Audience at world premiere will be given beds, not seats
By Evan Minsker June 17, 2015
Photo via Instagram
The German-born British composer Max Richter has announced his latest endeavor—one of the longest single pieces in the history of classical music. Richter describes it as "an eight-hour lullaby" that's appropriately titled SLEEP. Watch a teaser below.
The full eight-hour version will be available digitally on September 4 via Deutsche Grammophon. A one-hour adaptation of the piece, from SLEEP, will be released on CD, vinyl, and digitally the same day. “You could say that the short one is meant to be listened to and the long one is meant to be heard while sleeping,” said Richter in a statement.
It's appropriate, then, that the full eight-hour piece will be premiered to an audience lying in beds. The world premiere happens in Berlin this September at a concert that will go from midnight to 8 a.m. The audience will be given beds instead of seats. That's right: It's a classical music slumber party.
Richter says he doesn't expect anyone to sit and listen to the piece in its entirety. “It’s really an experiment to try and understand how we experience music in different states of consciousness," he said.

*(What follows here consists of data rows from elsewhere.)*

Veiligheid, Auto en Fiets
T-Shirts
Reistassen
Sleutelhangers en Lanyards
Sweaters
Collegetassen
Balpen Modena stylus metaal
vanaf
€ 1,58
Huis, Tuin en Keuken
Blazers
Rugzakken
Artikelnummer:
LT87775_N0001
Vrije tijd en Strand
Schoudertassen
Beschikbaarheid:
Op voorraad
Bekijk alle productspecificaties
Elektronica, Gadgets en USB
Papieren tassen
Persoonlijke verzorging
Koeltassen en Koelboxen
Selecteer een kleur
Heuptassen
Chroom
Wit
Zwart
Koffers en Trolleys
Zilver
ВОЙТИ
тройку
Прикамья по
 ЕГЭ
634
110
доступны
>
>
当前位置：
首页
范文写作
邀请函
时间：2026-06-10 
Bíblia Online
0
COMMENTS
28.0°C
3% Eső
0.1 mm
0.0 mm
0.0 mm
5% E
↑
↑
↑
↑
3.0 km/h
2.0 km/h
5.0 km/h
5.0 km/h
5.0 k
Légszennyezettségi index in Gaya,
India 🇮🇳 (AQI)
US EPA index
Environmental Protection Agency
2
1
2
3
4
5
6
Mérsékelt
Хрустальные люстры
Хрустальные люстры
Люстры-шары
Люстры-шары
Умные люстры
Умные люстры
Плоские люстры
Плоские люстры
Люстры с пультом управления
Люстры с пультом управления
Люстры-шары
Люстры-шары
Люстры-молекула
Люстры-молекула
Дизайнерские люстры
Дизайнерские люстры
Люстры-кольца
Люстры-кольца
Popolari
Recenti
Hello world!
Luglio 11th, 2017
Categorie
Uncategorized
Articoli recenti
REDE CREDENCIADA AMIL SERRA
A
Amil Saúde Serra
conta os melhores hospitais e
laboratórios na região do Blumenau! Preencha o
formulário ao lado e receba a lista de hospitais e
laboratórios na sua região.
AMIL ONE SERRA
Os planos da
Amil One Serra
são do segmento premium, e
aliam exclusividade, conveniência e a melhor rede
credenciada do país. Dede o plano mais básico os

He consulted with neuroscientist David Eagleman while working on the piece to learn about how the brain functions during sleep. "Sleeping is one of the most important things we all do,” Richter said. "We spend a third of our lives asleep and it’s always been one of my favourite things, ever since I was a child. … For me, SLEEP is an attempt to see how that space when your conscious mind is on holiday can be a place for music to live."